Walked around some more and noticed the Paratrooper was idle. I thought I’d make the kid work a bit. Well when I got closer I saw why the ride wasn’t operating—a generous pile of pixie dust (or is that pukie dust) under one of the cars. Whoops! Figured I’d try the Swing Around instead. It’s a fun ride, and it’s kind of weird seeing the car behind you almost swing past when you swing out and it swings in.
By this time it was around 10, and I figured I was ready to leave. But first there was the matter of a nighttime ride on the Rabbit. Line was a bit shorter this time, and as luck would have it, I would be first to board on my train. There was a woman with a little girl behind me, and the girl asked if they could ride the front seat. Mom said, either the front seat or back seat, we’ll have to see what this man does. I smiled at them both and thought “It’s a five hour trip for me to get here-- over my dead body, kid.” Front seat, totally dark, it was the best ride yet.

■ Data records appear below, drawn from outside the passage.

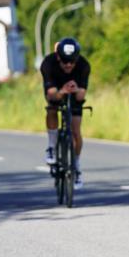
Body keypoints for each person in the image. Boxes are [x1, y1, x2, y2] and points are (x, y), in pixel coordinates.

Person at [40, 37, 90, 188]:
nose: (68, 65)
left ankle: (76, 165)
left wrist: (76, 90)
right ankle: (51, 147)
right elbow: (51, 94)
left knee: (76, 131)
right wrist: (62, 91)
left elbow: (81, 96)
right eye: (65, 61)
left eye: (72, 61)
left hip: (74, 94)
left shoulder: (84, 65)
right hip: (56, 90)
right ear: (58, 57)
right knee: (52, 108)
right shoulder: (48, 63)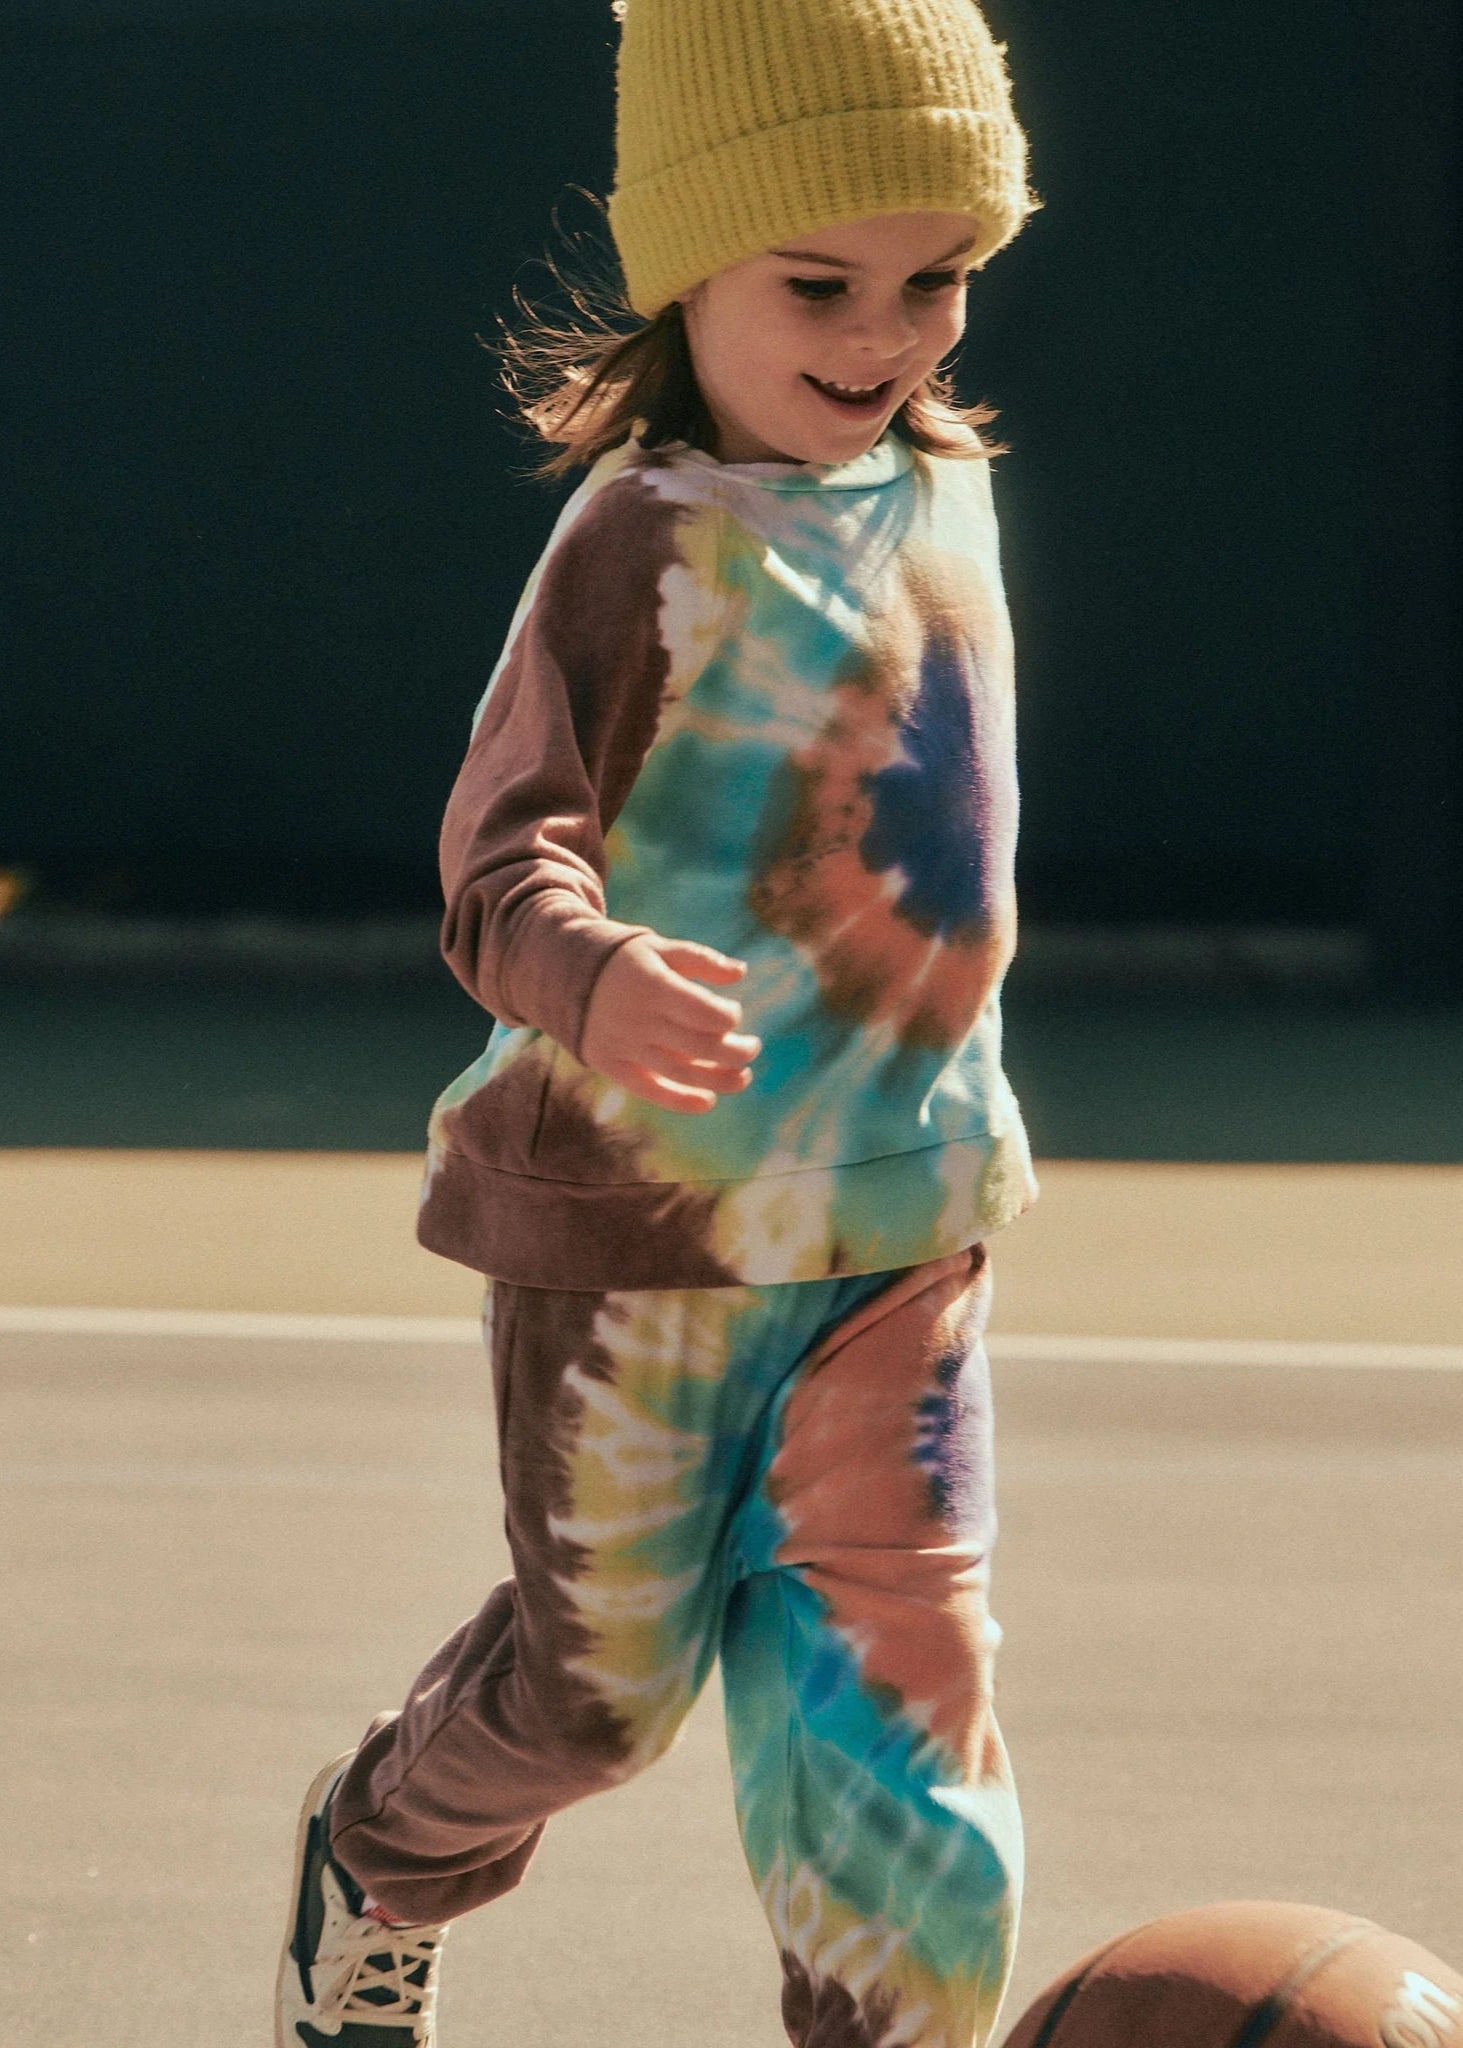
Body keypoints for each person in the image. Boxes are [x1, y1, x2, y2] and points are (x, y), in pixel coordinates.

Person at [276, 1, 1043, 2042]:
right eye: (819, 283)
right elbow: (495, 859)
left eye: (935, 280)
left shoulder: (943, 492)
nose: (885, 332)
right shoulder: (634, 543)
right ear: (684, 268)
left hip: (900, 1231)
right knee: (601, 1697)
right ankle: (375, 1849)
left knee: (906, 1679)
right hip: (637, 1247)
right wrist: (592, 978)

Before I made the trek through the tunnel and up the hill, I stopped at the gift shop, where I updated my fall wardrobe with yet another new T. After that I was on my way back to the Comfort Inn, hoping that the way out was the same as the way in.
Overall, I was very impressed by Kennywood. Great ride selection, very good food, clean grounds and facilities, friendly employees—even the other customers I chatted with. Like Knoebels’ you could just strike up a conversation with someone in line, and they won’t look at you like you have two heads. It’s hard to explain, but it’s the smaller parks like these that strike a chord with me. There’s an atmosphere that just exists, it totally permeates the park without feeling processed or forced like the big corporate parks try to do.
Unfortunately, I didn’t get to ride the Turtle or AutoRace (the lines were so long) and I don’t know how I missed Garfield—I only walked past it about six times. Oh well, a good reason to visit again.
Thanks again for indulging this lengthy TR. Part III soon to follow, including a park that’s neither too idle nor too wild, and an unplanned but moving side trip. *** Edited 9/1/2005 7:27:55 PM UTC by RatherGoodBear***
Just curious, what did you think of the park at night?
Yeah, too bad you missed the turtle. That thing is a blast and there are not many of them left in the world. But it's obvious Kennywood takes exceptionally good care of their so it will probably be there for a long time.
Dave, I think the park is fantastic at night. Then again, every park is much better at night than during the day. That's when you get the dream world effect, IMO. I think most parks don't take advantage of that fact because they close too early to see all the lights on the rides and buildings in twilight or darkness.
I can't wait to get my film developed-- hopefully before Christmas. Not only did I take a lot of ride pics, but I took a lot of architecture pics, particularly at Kennywood and Idlewild.